* **Record excerpts**
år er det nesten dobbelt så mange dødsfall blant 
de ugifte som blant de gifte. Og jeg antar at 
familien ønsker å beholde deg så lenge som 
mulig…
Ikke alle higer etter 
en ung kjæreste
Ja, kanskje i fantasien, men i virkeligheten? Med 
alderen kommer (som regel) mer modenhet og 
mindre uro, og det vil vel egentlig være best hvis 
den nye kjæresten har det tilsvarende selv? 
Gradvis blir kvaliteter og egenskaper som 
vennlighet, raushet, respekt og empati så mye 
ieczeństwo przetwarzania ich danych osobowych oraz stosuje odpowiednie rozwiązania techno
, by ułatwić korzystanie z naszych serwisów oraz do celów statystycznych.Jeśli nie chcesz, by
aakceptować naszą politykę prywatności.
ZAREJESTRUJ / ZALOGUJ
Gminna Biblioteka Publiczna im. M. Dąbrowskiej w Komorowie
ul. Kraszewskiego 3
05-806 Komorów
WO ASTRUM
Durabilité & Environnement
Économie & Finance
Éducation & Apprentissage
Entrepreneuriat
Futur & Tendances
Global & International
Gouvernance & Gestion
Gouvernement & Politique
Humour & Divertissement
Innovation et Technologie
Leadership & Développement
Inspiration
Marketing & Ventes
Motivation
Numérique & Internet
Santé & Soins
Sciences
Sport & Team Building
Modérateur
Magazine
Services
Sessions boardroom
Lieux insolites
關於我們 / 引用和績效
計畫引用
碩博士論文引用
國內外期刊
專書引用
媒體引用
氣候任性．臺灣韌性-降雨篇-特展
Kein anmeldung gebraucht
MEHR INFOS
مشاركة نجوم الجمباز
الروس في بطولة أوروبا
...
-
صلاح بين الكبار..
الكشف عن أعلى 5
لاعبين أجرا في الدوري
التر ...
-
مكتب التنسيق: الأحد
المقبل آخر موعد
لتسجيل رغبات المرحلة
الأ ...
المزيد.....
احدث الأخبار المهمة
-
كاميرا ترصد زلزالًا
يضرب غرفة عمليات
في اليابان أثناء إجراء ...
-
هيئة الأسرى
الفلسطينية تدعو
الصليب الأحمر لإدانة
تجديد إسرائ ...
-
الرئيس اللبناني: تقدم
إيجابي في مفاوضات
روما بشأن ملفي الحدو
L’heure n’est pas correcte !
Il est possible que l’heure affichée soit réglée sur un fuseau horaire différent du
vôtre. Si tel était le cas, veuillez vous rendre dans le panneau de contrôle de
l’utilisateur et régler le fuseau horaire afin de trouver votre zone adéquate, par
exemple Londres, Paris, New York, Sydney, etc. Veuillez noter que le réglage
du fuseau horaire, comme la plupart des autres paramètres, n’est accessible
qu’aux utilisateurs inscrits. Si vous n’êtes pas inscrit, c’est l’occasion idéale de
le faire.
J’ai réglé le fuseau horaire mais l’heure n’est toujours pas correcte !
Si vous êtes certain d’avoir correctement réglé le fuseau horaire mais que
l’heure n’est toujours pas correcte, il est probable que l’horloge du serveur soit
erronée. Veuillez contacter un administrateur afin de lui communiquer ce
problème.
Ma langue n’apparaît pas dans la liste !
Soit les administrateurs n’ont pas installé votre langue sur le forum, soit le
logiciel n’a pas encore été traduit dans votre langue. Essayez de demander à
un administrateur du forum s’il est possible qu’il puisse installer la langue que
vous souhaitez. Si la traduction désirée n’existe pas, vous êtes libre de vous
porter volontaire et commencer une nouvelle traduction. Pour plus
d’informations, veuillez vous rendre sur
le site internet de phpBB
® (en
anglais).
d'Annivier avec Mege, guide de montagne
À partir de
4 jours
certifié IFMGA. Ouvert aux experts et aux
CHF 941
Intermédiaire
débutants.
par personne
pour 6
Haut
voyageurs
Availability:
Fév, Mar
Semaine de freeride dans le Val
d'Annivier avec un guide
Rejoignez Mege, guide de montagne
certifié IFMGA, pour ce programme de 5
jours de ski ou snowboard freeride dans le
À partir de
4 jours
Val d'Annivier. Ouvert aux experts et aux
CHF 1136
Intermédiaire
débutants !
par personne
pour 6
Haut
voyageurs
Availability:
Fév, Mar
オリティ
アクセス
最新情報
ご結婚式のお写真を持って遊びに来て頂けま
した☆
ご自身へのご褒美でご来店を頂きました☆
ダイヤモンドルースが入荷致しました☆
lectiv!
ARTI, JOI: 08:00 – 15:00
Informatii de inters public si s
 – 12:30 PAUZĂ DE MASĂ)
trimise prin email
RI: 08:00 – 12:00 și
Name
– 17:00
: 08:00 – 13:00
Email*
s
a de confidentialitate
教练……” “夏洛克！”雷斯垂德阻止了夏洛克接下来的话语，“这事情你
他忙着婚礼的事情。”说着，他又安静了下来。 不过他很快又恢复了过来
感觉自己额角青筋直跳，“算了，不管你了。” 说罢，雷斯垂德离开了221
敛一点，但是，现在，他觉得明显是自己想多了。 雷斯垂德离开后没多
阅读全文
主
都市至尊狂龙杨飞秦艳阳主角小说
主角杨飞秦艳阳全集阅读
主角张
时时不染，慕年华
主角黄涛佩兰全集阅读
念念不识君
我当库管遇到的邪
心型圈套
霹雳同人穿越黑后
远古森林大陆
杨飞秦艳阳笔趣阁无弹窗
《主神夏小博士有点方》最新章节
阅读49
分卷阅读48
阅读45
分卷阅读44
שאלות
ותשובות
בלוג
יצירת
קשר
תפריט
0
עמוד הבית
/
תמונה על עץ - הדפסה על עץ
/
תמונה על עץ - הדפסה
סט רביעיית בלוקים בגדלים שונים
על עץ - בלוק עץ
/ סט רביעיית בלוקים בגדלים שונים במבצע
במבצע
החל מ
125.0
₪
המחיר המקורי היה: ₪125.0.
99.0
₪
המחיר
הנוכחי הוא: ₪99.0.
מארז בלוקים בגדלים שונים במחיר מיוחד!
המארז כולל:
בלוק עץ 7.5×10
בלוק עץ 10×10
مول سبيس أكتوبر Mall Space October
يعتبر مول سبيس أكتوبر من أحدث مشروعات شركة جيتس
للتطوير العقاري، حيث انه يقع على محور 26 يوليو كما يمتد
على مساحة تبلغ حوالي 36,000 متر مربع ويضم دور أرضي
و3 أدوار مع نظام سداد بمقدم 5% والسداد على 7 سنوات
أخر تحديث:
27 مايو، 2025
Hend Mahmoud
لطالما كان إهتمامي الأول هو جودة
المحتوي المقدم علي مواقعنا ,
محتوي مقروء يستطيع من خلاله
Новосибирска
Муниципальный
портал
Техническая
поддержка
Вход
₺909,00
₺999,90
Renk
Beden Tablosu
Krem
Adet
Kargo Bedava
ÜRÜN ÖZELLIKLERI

* **Task details**
Everything in the material should be repeated exactly as written.

* **Answer to the exercise**
år er det nesten dobbelt så mange dødsfall blant 
de ugifte som blant de gifte. Og jeg antar at 
familien ønsker å beholde deg så lenge som 
mulig…
Ikke alle higer etter 
en ung kjæreste
Ja, kanskje i fantasien, men i virkeligheten? Med 
alderen kommer (som regel) mer modenhet og 
mindre uro, og det vil vel egentlig være best hvis 
den nye kjæresten har det tilsvarende selv? 
Gradvis blir kvaliteter og egenskaper som 
vennlighet, raushet, respekt og empati så mye 
ieczeństwo przetwarzania ich danych osobowych oraz stosuje odpowiednie rozwiązania techno
, by ułatwić korzystanie z naszych serwisów oraz do celów statystycznych.Jeśli nie chcesz, by
aakceptować naszą politykę prywatności.
ZAREJESTRUJ / ZALOGUJ
Gminna Biblioteka Publiczna im. M. Dąbrowskiej w Komorowie
ul. Kraszewskiego 3
05-806 Komorów
WO ASTRUM
Durabilité & Environnement
Économie & Finance
Éducation & Apprentissage
Entrepreneuriat
Futur & Tendances
Global & International
Gouvernance & Gestion
Gouvernement & Politique
Humour & Divertissement
Innovation et Technologie
Leadership & Développement
Inspiration
Marketing & Ventes
Motivation
Numérique & Internet
Santé & Soins
Sciences
Sport & Team Building
Modérateur
Magazine
Services
Sessions boardroom
Lieux insolites
關於我們 / 引用和績效
計畫引用
碩博士論文引用
國內外期刊
專書引用
媒體引用
氣候任性．臺灣韌性-降雨篇-特展
Kein anmeldung gebraucht
MEHR INFOS
مشاركة نجوم الجمباز
الروس في بطولة أوروبا
...
-
صلاح بين الكبار..
الكشف عن أعلى 5
لاعبين أجرا في الدوري
التر ...
-
مكتب التنسيق: الأحد
المقبل آخر موعد
لتسجيل رغبات المرحلة
الأ ...
المزيد.....
احدث الأخبار المهمة
-
كاميرا ترصد زلزالًا
يضرب غرفة عمليات
في اليابان أثناء إجراء ...
-
هيئة الأسرى
الفلسطينية تدعو
الصليب الأحمر لإدانة
تجديد إسرائ ...
-
الرئيس اللبناني: تقدم
إيجابي في مفاوضات
روما بشأن ملفي الحدو
L’heure n’est pas correcte !
Il est possible que l’heure affichée soit réglée sur un fuseau horaire différent du
vôtre. Si tel était le cas, veuillez vous rendre dans le panneau de contrôle de
l’utilisateur et régler le fuseau horaire afin de trouver votre zone adéquate, par
exemple Londres, Paris, New York, Sydney, etc. Veuillez noter que le réglage
du fuseau horaire, comme la plupart des autres paramètres, n’est accessible
qu’aux utilisateurs inscrits. Si vous n’êtes pas inscrit, c’est l’occasion idéale de
le faire.
J’ai réglé le fuseau horaire mais l’heure n’est toujours pas correcte !
Si vous êtes certain d’avoir correctement réglé le fuseau horaire mais que
l’heure n’est toujours pas correcte, il est probable que l’horloge du serveur soit
erronée. Veuillez contacter un administrateur afin de lui communiquer ce
problème.
Ma langue n’apparaît pas dans la liste !
Soit les administrateurs n’ont pas installé votre langue sur le forum, soit le
logiciel n’a pas encore été traduit dans votre langue. Essayez de demander à
un administrateur du forum s’il est possible qu’il puisse installer la langue que
vous souhaitez. Si la traduction désirée n’existe pas, vous êtes libre de vous
porter volontaire et commencer une nouvelle traduction. Pour plus
d’informations, veuillez vous rendre sur
le site internet de phpBB
® (en
anglais).
d'Annivier avec Mege, guide de montagne
À partir de
4 jours
certifié IFMGA. Ouvert aux experts et aux
CHF 941
Intermédiaire
débutants.
par personne
pour 6
Haut
voyageurs
Availability:
Fév, Mar
Semaine de freeride dans le Val
d'Annivier avec un guide
Rejoignez Mege, guide de montagne
certifié IFMGA, pour ce programme de 5
jours de ski ou snowboard freeride dans le
À partir de
4 jours
Val d'Annivier. Ouvert aux experts et aux
CHF 1136
Intermédiaire
débutants !
par personne
pour 6
Haut
voyageurs
Availability:
Fév, Mar
オリティ
アクセス
最新情報
ご結婚式のお写真を持って遊びに来て頂けま
した☆
ご自身へのご褒美でご来店を頂きました☆
ダイヤモンドルースが入荷致しました☆
lectiv!
ARTI, JOI: 08:00 – 15:00
Informatii de inters public si s
 – 12:30 PAUZĂ DE MASĂ)
trimise prin email
RI: 08:00 – 12:00 și
Name
– 17:00
: 08:00 – 13:00
Email*
s
a de confidentialitate
教练……” “夏洛克！”雷斯垂德阻止了夏洛克接下来的话语，“这事情你
他忙着婚礼的事情。”说着，他又安静了下来。 不过他很快又恢复了过来
感觉自己额角青筋直跳，“算了，不管你了。” 说罢，雷斯垂德离开了221
敛一点，但是，现在，他觉得明显是自己想多了。 雷斯垂德离开后没多
阅读全文
主
都市至尊狂龙杨飞秦艳阳主角小说
主角杨飞秦艳阳全集阅读
主角张
时时不染，慕年华
主角黄涛佩兰全集阅读
念念不识君
我当库管遇到的邪
心型圈套
霹雳同人穿越黑后
远古森林大陆
杨飞秦艳阳笔趣阁无弹窗
《主神夏小博士有点方》最新章节
阅读49
分卷阅读48
阅读45
分卷阅读44
שאלות
ותשובות
בלוג
יצירת
קשר
תפריט
0
עמוד הבית
/
תמונה על עץ - הדפסה על עץ
/
תמונה על עץ - הדפסה
סט רביעיית בלוקים בגדלים שונים
על עץ - בלוק עץ
/ סט רביעיית בלוקים בגדלים שונים במבצע
במבצע
החל מ
125.0
₪
המחיר המקורי היה: ₪125.0.
99.0
₪
המחיר
הנוכחי הוא: ₪99.0.
מארז בלוקים בגדלים שונים במחיר מיוחד!
המארז כולל:
בלוק עץ 7.5×10
בלוק עץ 10×10
مول سبيس أكتوبر Mall Space October
يعتبر مول سبيس أكتوبر من أحدث مشروعات شركة جيتس
للتطوير العقاري، حيث انه يقع على محور 26 يوليو كما يمتد
على مساحة تبلغ حوالي 36,000 متر مربع ويضم دور أرضي
و3 أدوار مع نظام سداد بمقدم 5% والسداد على 7 سنوات
أخر تحديث:
27 مايو، 2025
Hend Mahmoud
لطالما كان إهتمامي الأول هو جودة
المحتوي المقدم علي مواقعنا ,
محتوي مقروء يستطيع من خلاله
Новосибирска
Муниципальный
портал
Техническая
поддержка
Вход
₺909,00
₺999,90
Renk
Beden Tablosu
Krem
Adet
Kargo Bedava
ÜRÜN ÖZELLIKLERI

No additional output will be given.